Klar: Der Mensch unserer Zeit braucht Ziele. Ziele geben uns die innere Härte und Gefasstheit, die wir brauchen, um im Leben zu bestehen.

Kann es ein Ziel sein, im Frieden mit sich selbst denn Alltag zu bewältigen?

16
Nov
2013

November im Herzen

Diese Woche habe ich schon zweimal den Internationalen Tag des Selbstmitleids ausgerufen. Ich habe mir beide Male geschworen, nach intensivem Suhlen wieder tapfer wie immer voranzuschreiten. Aber es geht nicht. Ich habe den November im Herzen, und er streckt mich nieder.

Ich denke viel ans Geschäft. Dort reden Männer aus dem fernen Zürich über Module, Synergien und Gewinnerwartungen und Luft, die irgendwo drin sein soll. Klingt alles abstrakt, aber jeder weiss: Es geht um meinen Arbeitsplatz. Ich höre mir das alles an und meine Ohren dröhnen. Ich komme mir vor wie ein kaputtes Spielzeug. Ein Bäbi* ohne Arm, sagen wir mal. Und bei diesem Spielchen spielen grössere Buben mit als sonst. Keine Ahnung, was die mit einem Bäbi ohne Arm machen.

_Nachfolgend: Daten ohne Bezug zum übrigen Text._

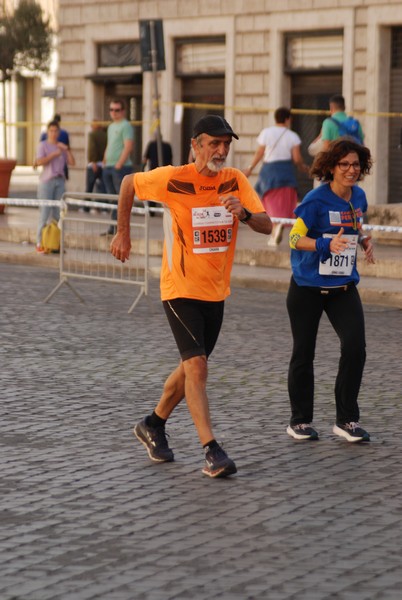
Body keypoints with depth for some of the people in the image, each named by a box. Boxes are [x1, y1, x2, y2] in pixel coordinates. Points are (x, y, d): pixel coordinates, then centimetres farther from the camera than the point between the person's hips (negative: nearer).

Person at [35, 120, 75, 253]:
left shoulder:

Schlimmer noch ist das Alter. Ich bin 48 und ich weiss jetzt: Das Klimakterium ist wie eine zweite Pubertät. Und ich meine nicht die Wehwehchen. Ich meine die Identität. Ich gehe hinein in eine Dunkelkammer. Ich weiss nicht, wie ich herauskommen werde. Was ist eine alte Frau, die keine Grossmutter ist und keine Kapazität in ihrem Beruf? Wo steht sie? Manchmal denke ich, ich werde herauskommen wie jene Künstlerin mit den flatternden Röcken und den irren Augen, die jeder bei uns ein Original nennt. Das macht mich hoffnungsfroh - aber dann fällt mir ein, dass ich dazu viel zu konventionell bin.

In der Dämmerung schleiche ich hinein in unsere grosse, leere Kirche. Drin spielt die Orgel. Hier gibt es oft grandiose Konzerte, Orgelorgien, Orgelgewitter. Aber diesmal spielt der Organist verhalten. Plötzlich setzt er zu Yesterday von den Beatles an. Er spielt es wie ein Hammondorgelmann auf einer Ü70-Singleparty. Gähn! Vielleicht übt er für eine Beerdigung. Plötzlich geht mir die Songzeile durch den Kopf:

"Suddenly, I'm not half the man I used to be,
there's a shadow hanging over me."

Hey, das sind Zeilen über mich! Nur halb so gross wie früher, und der Schatten hängt nicht nur über mir - ich bin der Schatten!

Dennoch: Ich bin getröstet. Was gibt es besseres, als die Erkenntnis, dass der gute alte Paul McCartney schon 1965 mein Problem gekannt hat?!